It was very nice for the folks at Escort to send me their Dyle-based MobileTV dongle for iOS devices. They sent it as a result of my visiting their booth at Showstoppers, of which I’ve written too little, during this year’s NAB Show, of which I’ve probably written too much.
For a quick overview of what Dyle dongles are like, you should read the recent Wall Street Journal article about Belkin’s version. This Escort version is a little smaller, but it also does its job.
The first dongle that Escort sent me was DOA, but they graciously and promptly replaced it with one that works great. The manual claims that it requires iPhone 4 or later, but I tried it on my old iPhone 3GS and it works fine there. Ditto for my iPad. Once I downloaded the iDTV USA app from the Apple App Store, it recognized the dongle right away.
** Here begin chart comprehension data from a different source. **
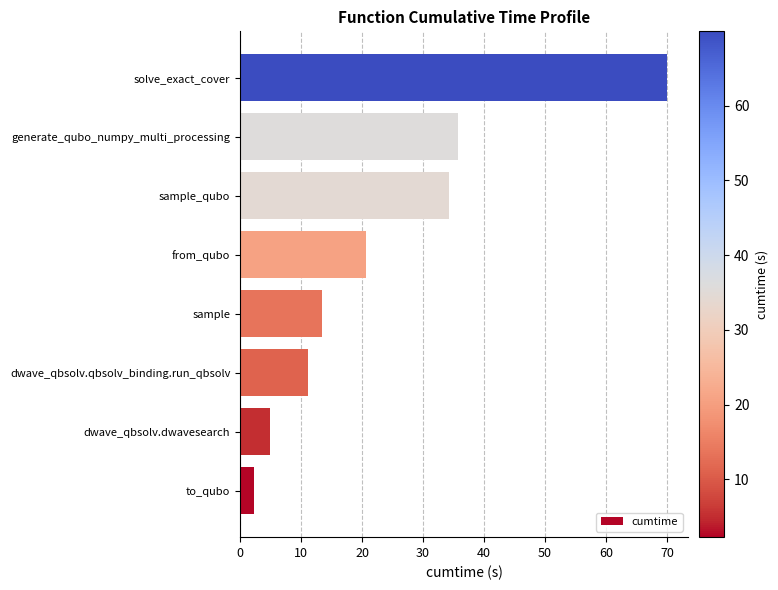

What is the smallest value displayed?

2.2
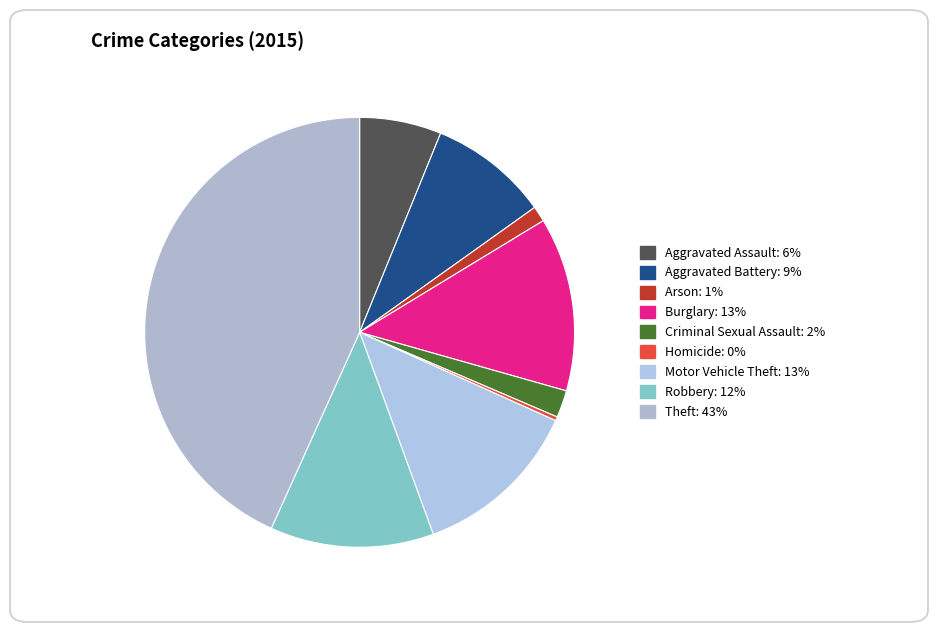

True or false: Arson accounts for 11% of the total.

False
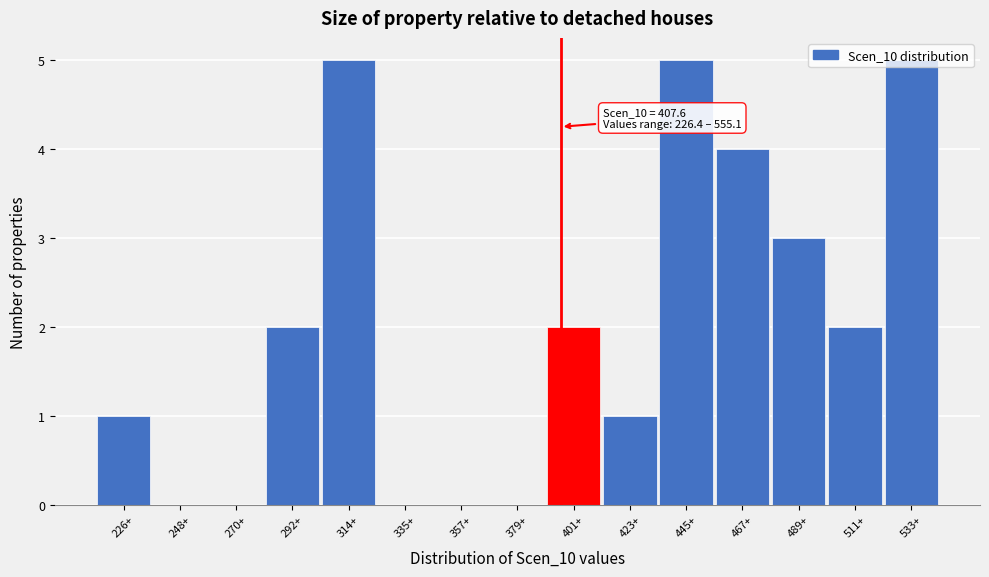

What is the maximum value shown in the chart?

5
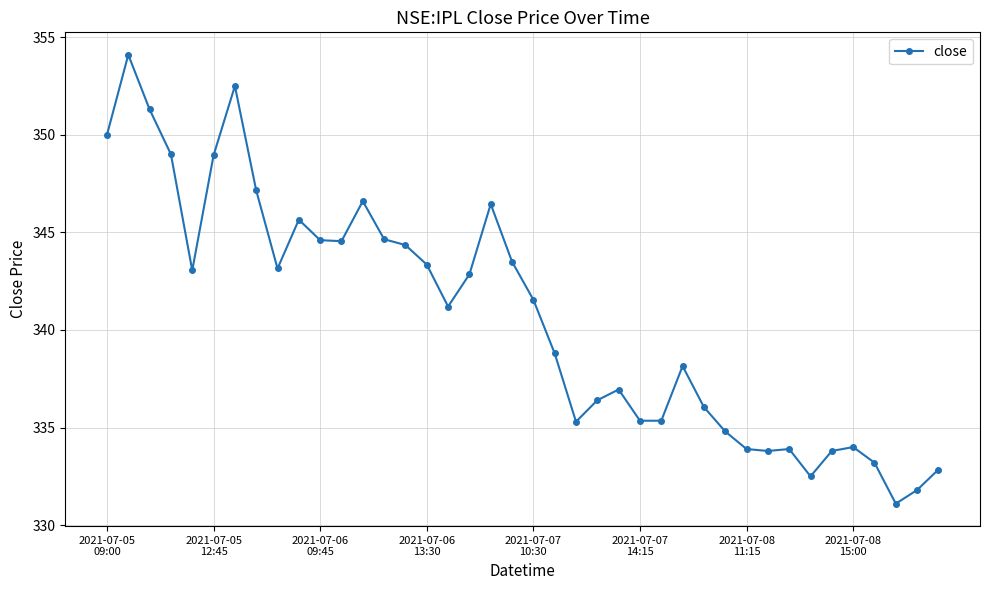

What is the difference between the second highest and second lowest values?

20.7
Before I could scan channels and watch TV on my iPhone, I had to validate myself. Unless I entered my birth year, gender, and Zip code, I wasn’t going to watch anything. (There was also a box for entering my paid TV subscription service, but that was optional. For now.) Then I extended its 6-inch antenna and scanned. Here at FTABlog world headquarters in Denver, the number of channels it can receive is one, the NBC affiliate.
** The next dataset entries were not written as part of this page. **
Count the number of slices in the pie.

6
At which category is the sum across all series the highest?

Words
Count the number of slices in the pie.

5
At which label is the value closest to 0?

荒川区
So what else can I tell you? It works fine in a moving car, which isn’t surprising since that’s pretty much what mobile TV was designed to do from Day One. The first demos I saw years ago in Las Vegas were pointing out how well the technology handled moving cars and passing by tall, reflective buildings. Other notes:
- The mobile screen ran about six seconds behind its full-sized ATSC version when I watched them together. Maybe some of that was the local pause buffer? That was a little longer than I expected, but no big deal.
- Speaking of that buffer, it’s supposed to last for up to 10 minutes, long enough to pause and ignore commercials. The visible fast-forward makes it easy to queue up post-ad programming.
- The dongle must be charged separately through a standard micro USB cable. It plugs in to the base of the iOS device, so that device must also be running on battery power during viewing. No 12-hour marathons here.
I still think that mobile TV is a solution in search of a problem, but it really does work. Will there ever be enough dongles sold to encourage enough stations to add enough mobile channels to actually sell enough dongles? My guess remains that there won’t.